Начальнику военной части сказал, чтобы дали для охраны обоза стариков-солдат, а то молодые солдаты бросались на баб, а бабы на них. Начальник всех девок около себя держал, а баб выпускал гулять. Из загона выдавали лошадей под номерами, на маклаках выжженными. На каждый колхоз по 20 лошадей, записывались на девок. Потом гнали назад на Псковщину обоз лошадей длиной в 2 км. Много лошадей раненных, то бок выдран, то на трех ковыляет, часть по дороге съели. Ехали два-три месяца в кибитках, пригнали на берег Шелони между Красной Горкой и Дедовичами. Начальство встретило, и раздавали по колхозам.
А на следующий год так же пригнали из Пруссии коров. Бурые с длинными масталыгами, все калеченные, многие с одним соском. В Жадиновицком бору на берегу Шелони стояли лагерем с коровами, счастливое было лето, нас кормили. (Даже сейчас счастливое выражение у Полинушки разливается по физиономии). Раздаивали коров, сначала от каждой по стакану молока, потом больше. Все, и бабы и солдатики, боялись молоко пробовать – коровы немецкие, вдруг молоко отравлено. А я говорю, что они живые, стали пить молоко. Потом коров всех сдали на мясо, когда они родили своих телят от пригнанного из Дедовичей быка.

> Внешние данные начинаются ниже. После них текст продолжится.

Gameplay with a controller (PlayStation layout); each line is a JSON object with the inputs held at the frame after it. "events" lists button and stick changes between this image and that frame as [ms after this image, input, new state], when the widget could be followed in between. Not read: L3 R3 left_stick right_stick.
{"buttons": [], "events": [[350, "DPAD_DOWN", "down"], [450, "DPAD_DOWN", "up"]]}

В 1947 году мы с сестрейкой Анной стали ходить на танцы. В наших деревнях танцы устраивали в избах по очереди. Хозяева сидят на лавках смотрят, кто-то играет на гармони, посередке кто с кем топчется, а в углах темных и в сенях кто с кем жмется. Мы с сестрейкой смогли на танцы ходить, как в огороде откопали парашют, шелковый. Сшила нам мама платья, а мы сами связали крючком из ниток воротнички, нарукавники и оборки, у каждой – свои. Только туфли были одни на двоих, так одна в сапогах в канаве косит траву для коровы, а другая в туфлях пляшет. Потом меняемся, а домой – в сапогах травы много тащим. В те времена у меня и любовь была, да он был богатый, не нам чета. А потом было приказано послать кого-нибудь на лесозаготовки, ну я и поехала, в Ляды попала. Тут Ивана Наумова и встретила. Расписались мы с ним в Лядах (тогда районный центр был город Ляды), документов у меня никаких нет, тут-то я и записалась Полиной Ивановной, годика два себе скинула, чтоб не быть старше Ивана, и увез он меня к себе домой, умыкнул.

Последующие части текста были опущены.